▶ **TEXT SECTION**
****************************************
See More photos of Jonang
The Golden Rosary Illuminating the Origins of the Tantra of Tara, Volume 12 of Taranatha’s Collected Works, is one of the famous works about the Tara mythologem. According to Taranatha’s account, Tara was first a sentient being named Jnanachandra, the Moon of Wisdom, who lived an unfathomable number of eons before our present day, perhaps in a universe that existed before the Big Bang that produced current universe in which we now live. For countless eons Jnanachandra made offerings to a Buddha named Tathagata Dundhbhishvara and prayed for enlightenment. At long last she was able to achieve what Taranatha calls the “Thought of Enlightenment,” or bodhicitta, the desire to attain Buddhahood for the sake of all other living beings. “At that time some monks said to her, ‘It is as a result of these, your roots of virtuous actions, that you have come into being in this female form. If you pray that your deeds accord with the Teaching, then surely you will change your form to that of a man, as is befitting.’”

Jnanachandra replied,

Here there is no man, there is no woman,
No self, no person, and no consciousness.
Labeling ‘male’ or ‘female’ has no essence
But deceives the evil-minded world . . .
****************************************
▶ **DATA EXCERPT**
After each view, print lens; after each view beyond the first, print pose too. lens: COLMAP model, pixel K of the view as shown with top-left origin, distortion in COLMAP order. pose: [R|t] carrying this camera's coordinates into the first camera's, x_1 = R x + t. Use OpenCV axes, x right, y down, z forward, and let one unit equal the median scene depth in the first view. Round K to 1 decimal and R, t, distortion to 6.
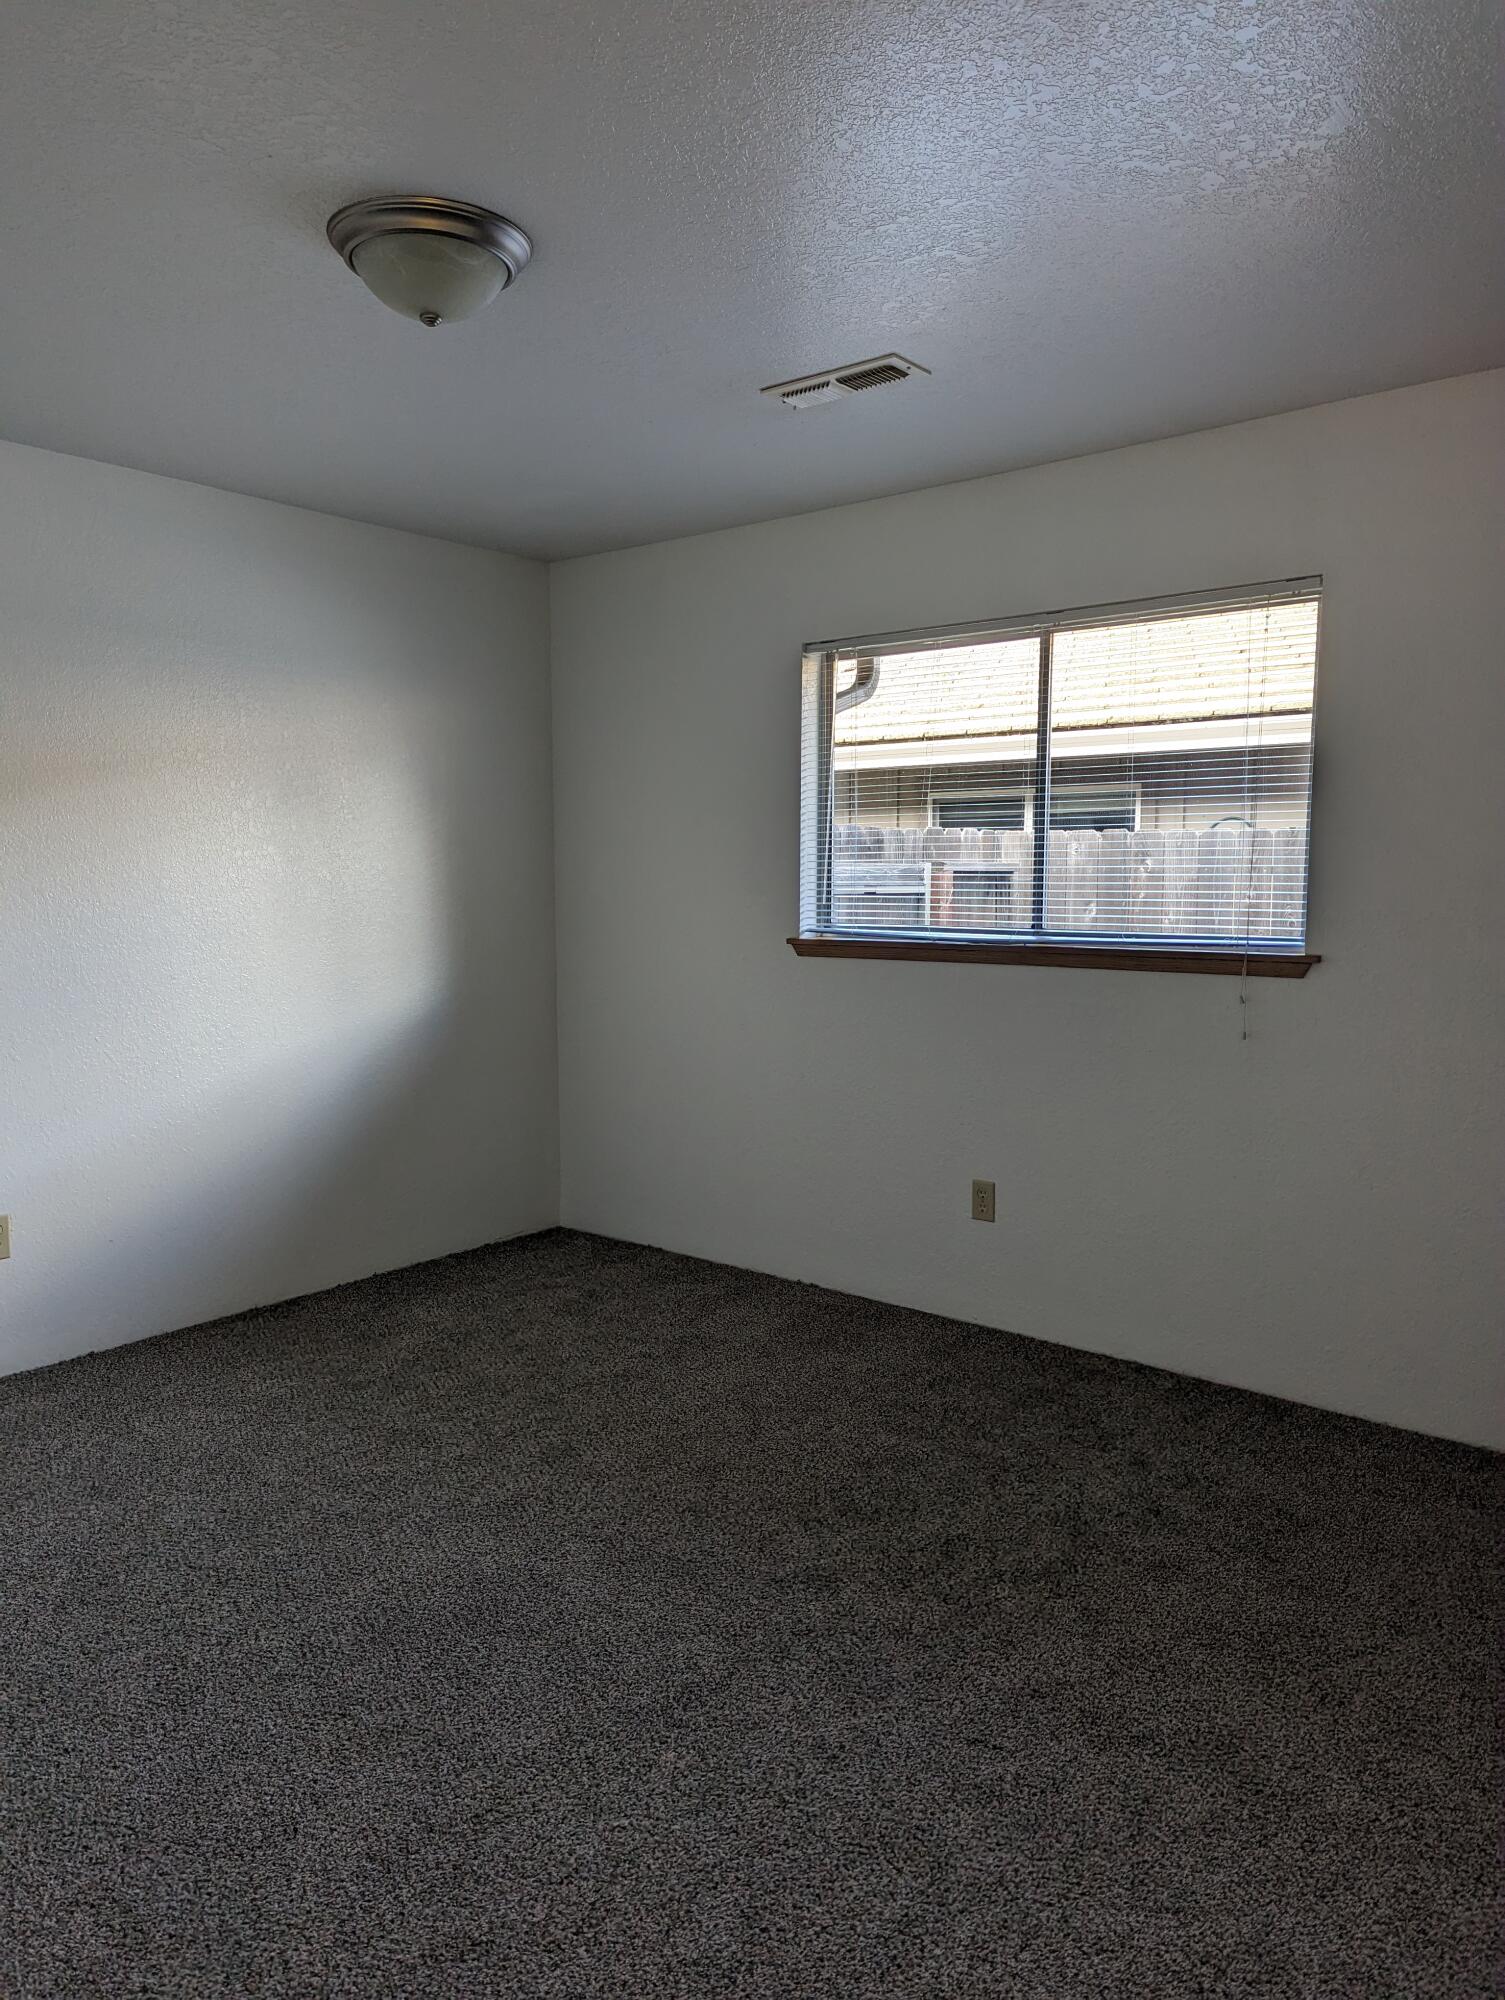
lens RADIAL K [[1382.5, 0, 752.5], [0, 1382.5, 1000.0], [0, 0, 1]] dist [0.001631, -0.000093]
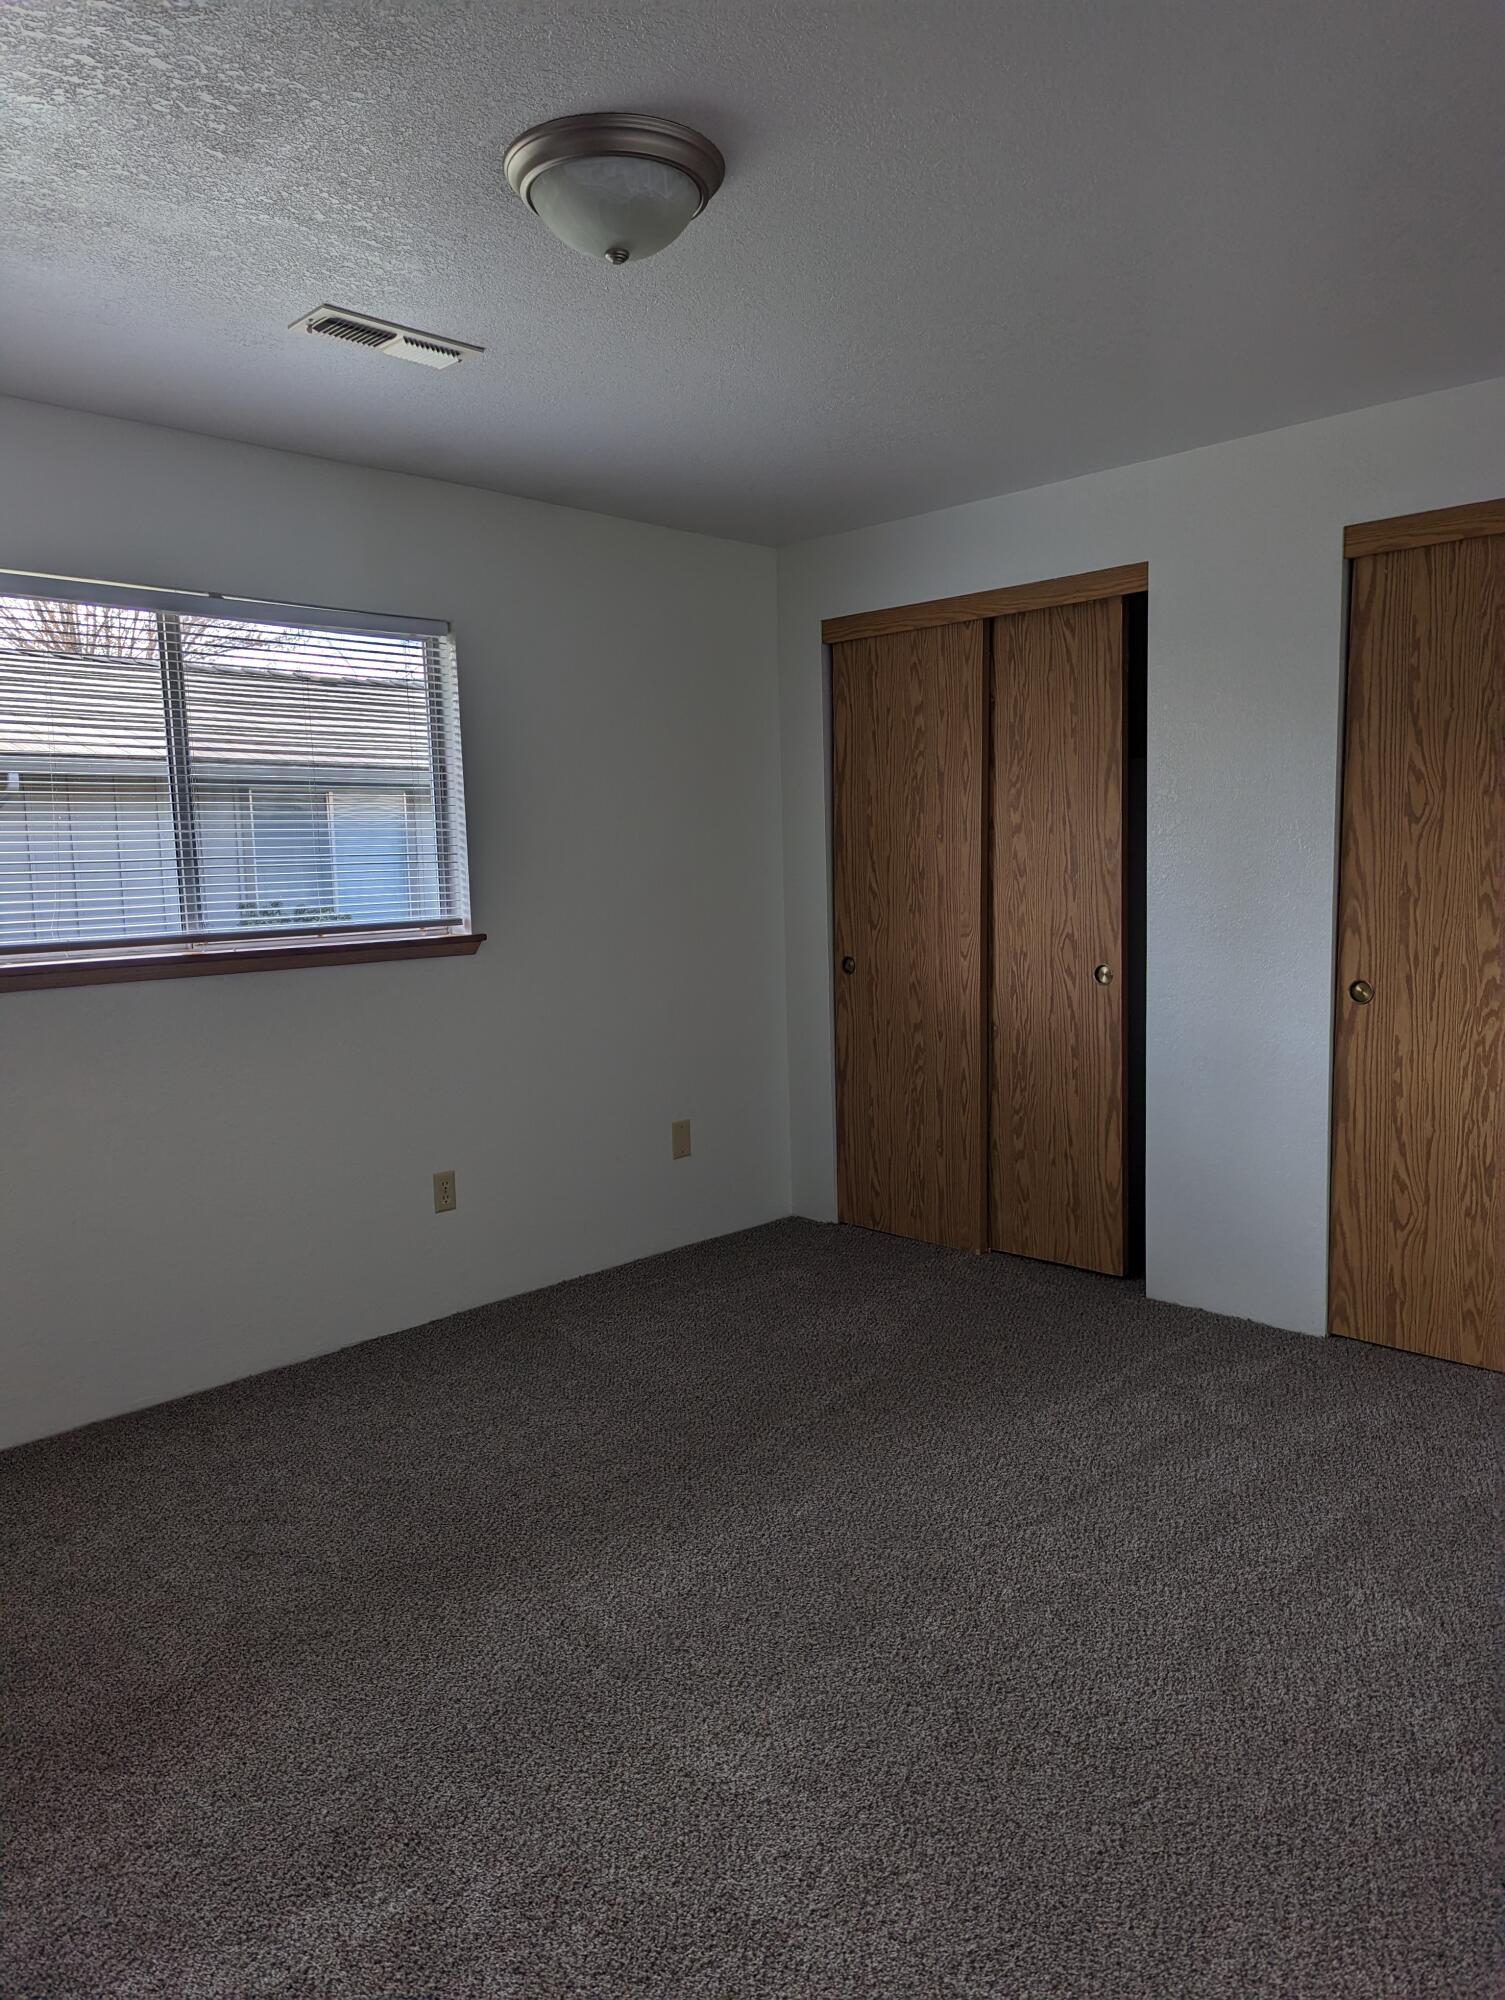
lens RADIAL K [[1382.5, 0, 752.5], [0, 1382.5, 1000.0], [0, 0, 1]] dist [0.001631, -0.000093]
pose [[0.077696, -0.104509, 0.991484, -0.790284], [0.111807, 0.989130, 0.095499, -0.064838], [-0.990688, 0.103435, 0.088536, 0.654266]]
****************************************
▶ **DIRECTIONS FOR THIS TASK**
Continue the passage on Tara's origins from the point where it stops. The lines have nothing to do with the passage on Tara's origins.

▶ **ANSWER TO THIS EXERCISE**
She continued: “There are many who desire Enlightenment in a man‘s body, but none who work for the benefits of sentient beings in the body of a woman. Therefore, until samsara is empty, I shall work for the benefit of sentient beings in a woman’s body.”

For countless eons Jnanachandra practiced her devotions. “Behaving skillfully towards objects of the five sense,” Taranatha tells us, “she practiced concentration, and thereby attained the acceptance that all dharmas are unproduced . . . and realized the samadhi called ‘Saving all Sentient Beings.’ By the power of realization, every day in the morning she then freed a million million sentient beings from worldly thoughts, and would not eat until they were established in that acceptance. Every evening also she so established a similar number. The Tathagata Dundhbhishvara, observing her devotion and compassion toward all sentient being, declared, ‘As long as you manifest the unsurpassed Enlightenment, you will be known only be the name Goddess Tara.’” Ever since Moon of Wisdom-knowledge has been known as Tara.

Then for eon after eon Tara perfected her practices while continuing to aid countless sentient beings. In the eon of Vibudda she received the names Loving Mother, Swift One, and Heroine; in another she learned to protect sentient being from the Eight Fears, and finally in the of eon of Asanka she achieved the title, “Mother of all Buddhas.”

According to Taranatha, Tara made her appearance in our world, known in Buddhist texts as Jambudvipa, a few centuries after the birth of Buddha Sakyamuni. She was thought to be an emanation of Avalokitesvara, the Bodhisattva of Compassion. Out of pity for human mired in samsara Avalokitesvara shed a tear which fell to earth and became a crystalline lake. According to legend, Tara was born out of a lotus flower that appeared on the surface of the lake. The Dalai Lamas of course are considered to be male emanations of Avalokitesvara.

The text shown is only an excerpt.